A ficção de um grande califado espraiado entre terras sírias e iraquianas esvai-se de dia para dia. A sua liderança, de resto, parece não o ignorar. O grupo Estado Islâmico publicou ontem a primeira comunicação pública do seu suposto califa desde dezembro – a partir de então, o grupo perdeu duas grandes cidades iraquianas, as terras na fronteira com a Turquia e quase 20% do seu território. A gravação não tem data, mas parece ter sido feita nos últimos dez dias, assistindo aos primeiros avanços da aliança iraquiana que tenta reconquistar Mossul, cidade onde o próprio Abu Bakr al-Baghdadi anunciou há dois anos a formação do seu califado e onde o seu sonho se pode começar a desmoronar.
“A guerra total e grande jihad que o Estado Islâmico trava por estes dias só fortalece a nossa convicção de que, querendo Deus, isto não passa de um prelúdio para a vitória”, ouve-se na gravação, que nenhum grupo forense verificou ainda, mas que analistas dizem parecer insuspeita e recente. Sem nunca falar concretamente de Mossul – mas sim de Nineveh, a região mais vasta e ancestral – Baghdadi faz o que mais próximo se aproxima de uma admissão parcial de derrota nos comunicados apocalípticos do grupo. “Não batam em retirada”, pede. “Resistir no lugar é mil vezes mais fácil do que fugir em vergonha.”

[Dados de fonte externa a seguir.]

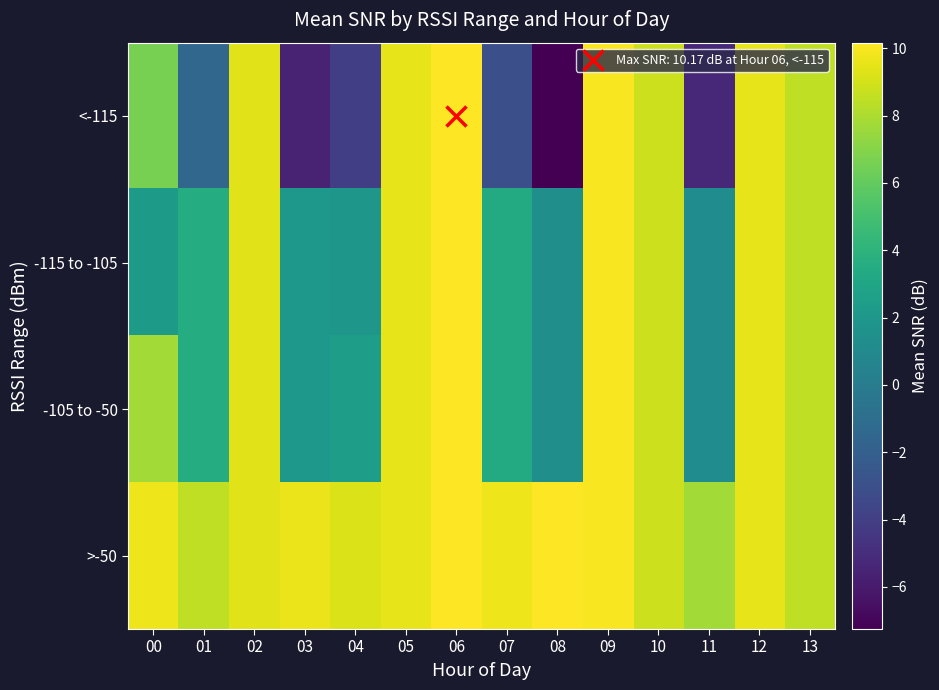

Which series has the widest spread of values?

<-115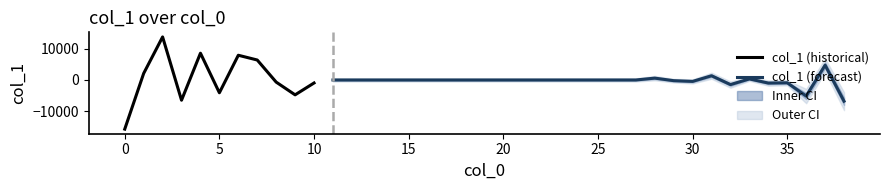

Is it true that the value at 31 is 1360.8?

True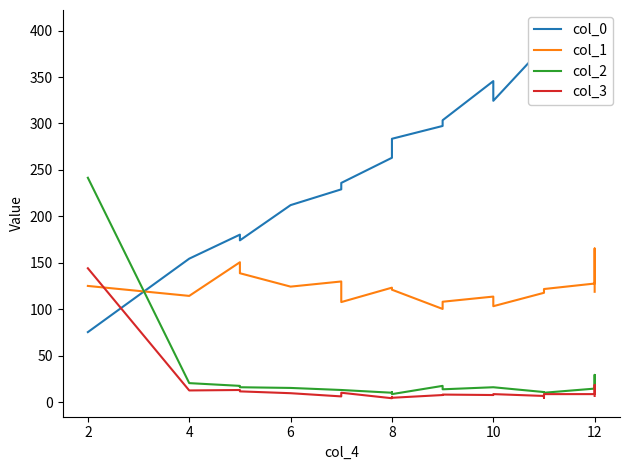

How many intersections are there between col_3 and col_0?

1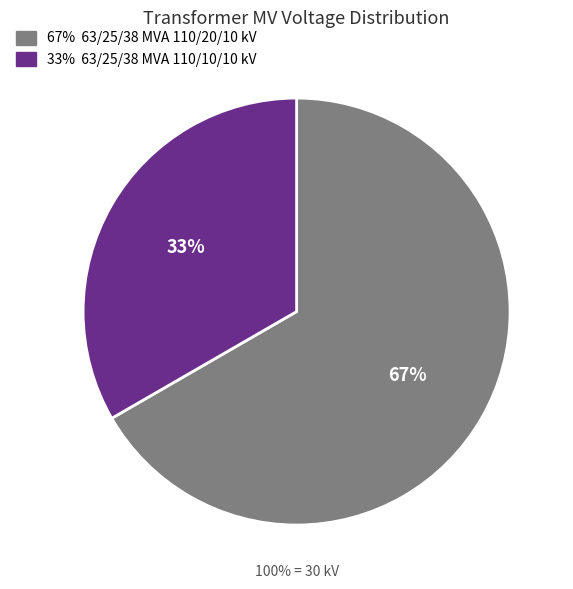

To the nearest percent, what percentage of the pie is 63/25/38 MVA 110/20/10 kV?

67%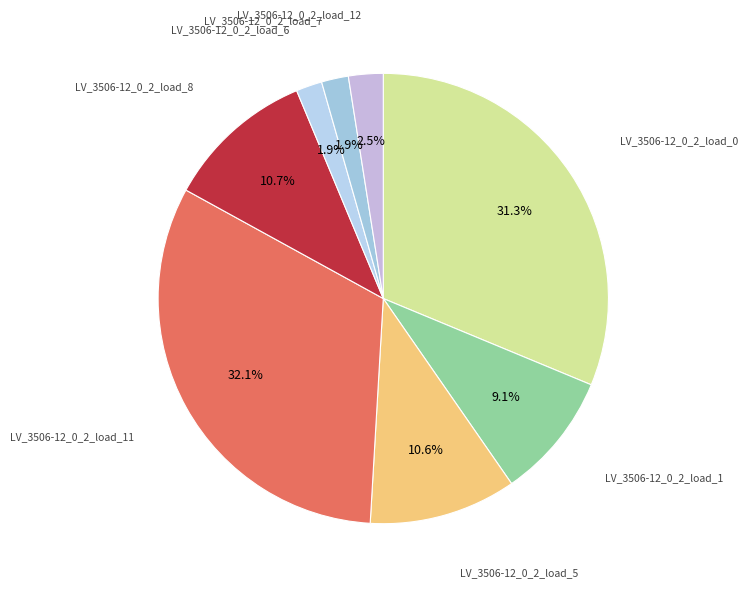

Does LV_3506-12_0_2_load_0 represent more than half of the total?

No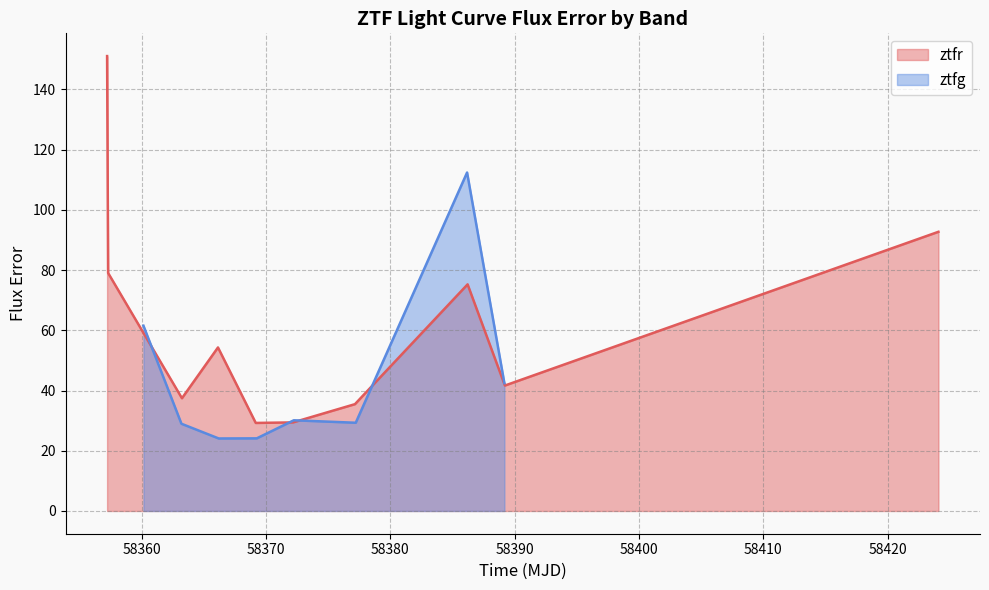

What is the maximum value for ztfg?

112.4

O comunicado chegou às redes do grupo extremista nas primeiras horas da madrugada em Mossul. No leste da cidade, nos bairros lamacentos de Gogjali, uma das pontas do centro urbano, vivam-se por essa altura também os primeiros momentos de liberdade ao fim de dois anos de domínio do Estado Islâmico. As forças especiais iraquianas entraram lá na quarta-feira, dando o primeiro passo de uma nova e mais complexa fase na conquista de Mossul, em que, para além das armadilhas e redes de túneis espalhadas pela cidade e arredores, se espera que surjam pela frente dezenas de milhares de civis como escudos humanos. Odifícil estará para a frente. Há muito que sugere que os maiores problemas se vão encontrar no centro da cidade, para onde os militantes têm escapado, preparando uma eventual última batalha. “Limpámos os bairros de Gogjali, mas não matámos muitos Daesh”, lamentava ontem um oficial da equipa de antiterrorismo, citado pelo “Guardian”. “Estaremos no centro da cidade em dias”, prometeu.
O ritmo da reconquista parece agora retomar a velocidade dos seus primeiros dias – o Pentágono voltou a dizer ontem que as operações estavam “adiantadas”. A densidade urbana dos bairros de Mossul, no entanto, esconde mais do que novos riscos de segurança. Esta semana começaram a surgir imagens de jovens residentes detidos e manietados por forças iraquianas, que temem que combatentes extremistas se façam passar por habitantes. O“New York Times” descreveu cenas confusas de capturas e libertações praticamente aribtrárias de alguns dos homens de Gogjali, que em dias passaram de habitantes do califado a informadores do exército iraquiano. A Amnistia Internacional diz também ter recebido informações de maltratos e tortura contra a população sunita local, mas não há ainda nada que sugira as matanças sectárias que aconteceram há alguns meses em Faluja.